## Extract to read
- Opening Delimiter -
Ten short autobiographical vignettes of his early life to delight all who warm to Alan Bennett's well-established style and authorial persona.  To this unabashed fan, the only flaw in this book is that it's too short and the wait for more new Bennett will be too long!

* Stella Gibons: Cold Comfort Farm

There's something nasty in the woodshed as Flora Poste forsakes the city to sort out her bucolic Starkadder relatives and finds them rather a handful.  Some of the humour doesn't seem to have worn well but overall this was an interesting read that left me even more impressed with the John Schlessinger film.

* Vikram Seth: An Equal Music

A compelling story of love, music, and the role of each in people's lives, believably set in the fascinating world of a professional string quartet.  That I so often wanted to give the main protagonist "a good talking to" shows how ably Vikram Seth made me care about his creations and their messy lives.  The conclusion is unsentimental but hopeful.

* Michael Palin: Hemmingway's Chair

Debut novel by the globe-trotting ex-Python.  A traditionalist post-office worker and Hemmingway fanatic faces twin crises in his working and private life.  Superbly easy-reading with utterly believable characters and situations, until the sudden lurch into an action movie ending, totally absorbing!
- Closing Delimiter -
Reproduce the book reviews verbatim, starting with "A compelling story" and going on through "ending, totally absorbing!".

## Recorded data
- Opening Delimiter -
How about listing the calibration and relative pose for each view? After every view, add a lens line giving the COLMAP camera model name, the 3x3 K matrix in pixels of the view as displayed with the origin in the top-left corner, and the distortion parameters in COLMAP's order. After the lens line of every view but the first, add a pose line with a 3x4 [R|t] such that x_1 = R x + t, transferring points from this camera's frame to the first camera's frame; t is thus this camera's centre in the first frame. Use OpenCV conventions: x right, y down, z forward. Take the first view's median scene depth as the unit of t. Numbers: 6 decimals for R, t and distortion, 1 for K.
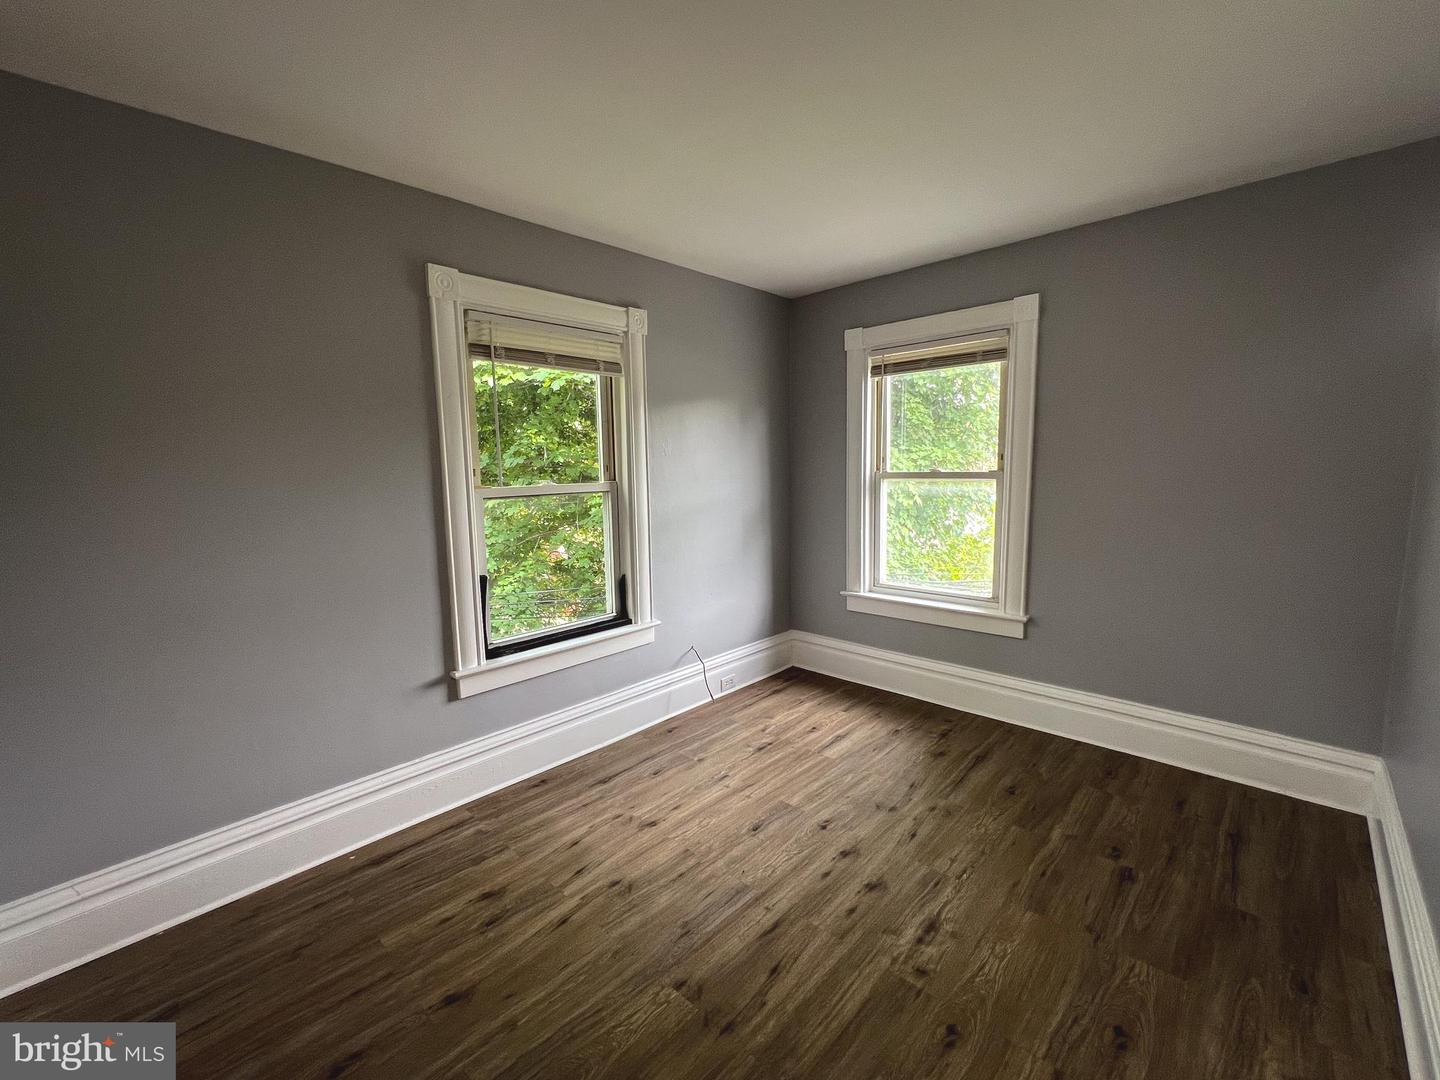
lens RADIAL K [[602.8, 0, 720.0], [0, 602.8, 540.0], [0, 0, 1]] dist [-0.000488, -0.000018]
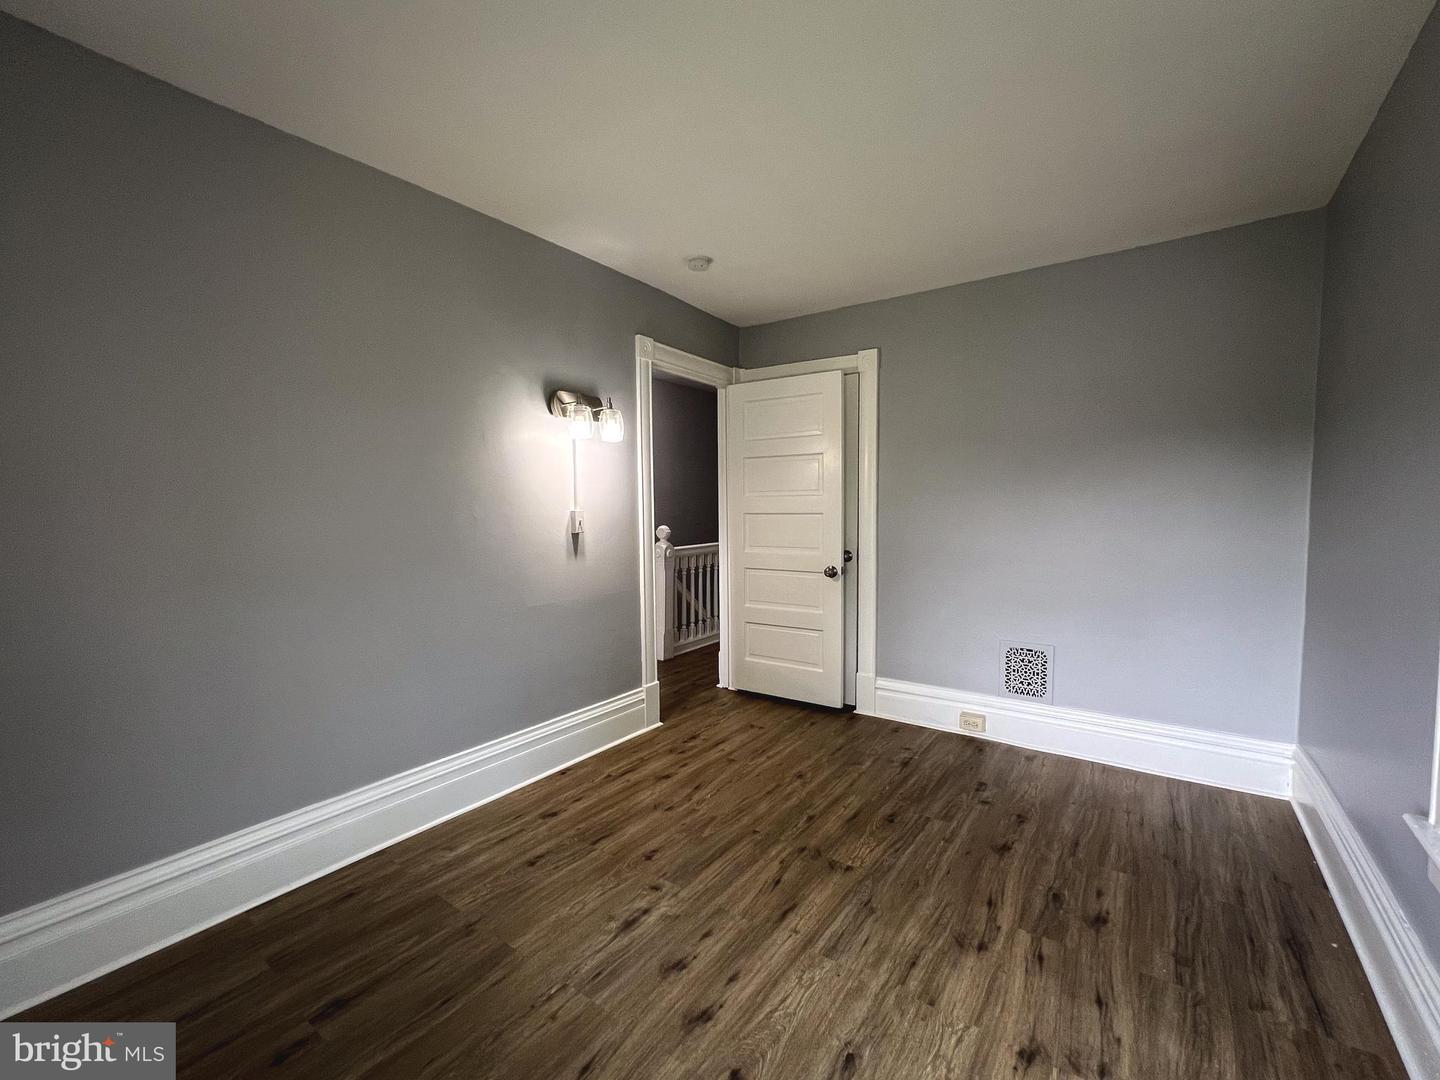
lens RADIAL K [[602.8, 0, 720.0], [0, 602.8, 540.0], [0, 0, 1]] dist [-0.000488, -0.000018]
pose [[-0.990721, 0.030466, -0.132451, 0.296547], [0.004841, 0.981843, 0.189632, -0.155152], [0.135823, 0.187231, -0.972881, 1.757694]]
- Closing Delimiter -
## Final answer
A compelling story of love, music, and the role of each in people's lives, believably set in the fascinating world of a professional string quartet.  That I so often wanted to give the main protagonist "a good talking to" shows how ably Vikram Seth made me care about his creations and their messy lives.  The conclusion is unsentimental but hopeful.

* Michael Palin: Hemmingway's Chair

Debut novel by the globe-trotting ex-Python.  A traditionalist post-office worker and Hemmingway fanatic faces twin crises in his working and private life.  Superbly easy-reading with utterly believable characters and situations, until the sudden lurch into an action movie ending, totally absorbing!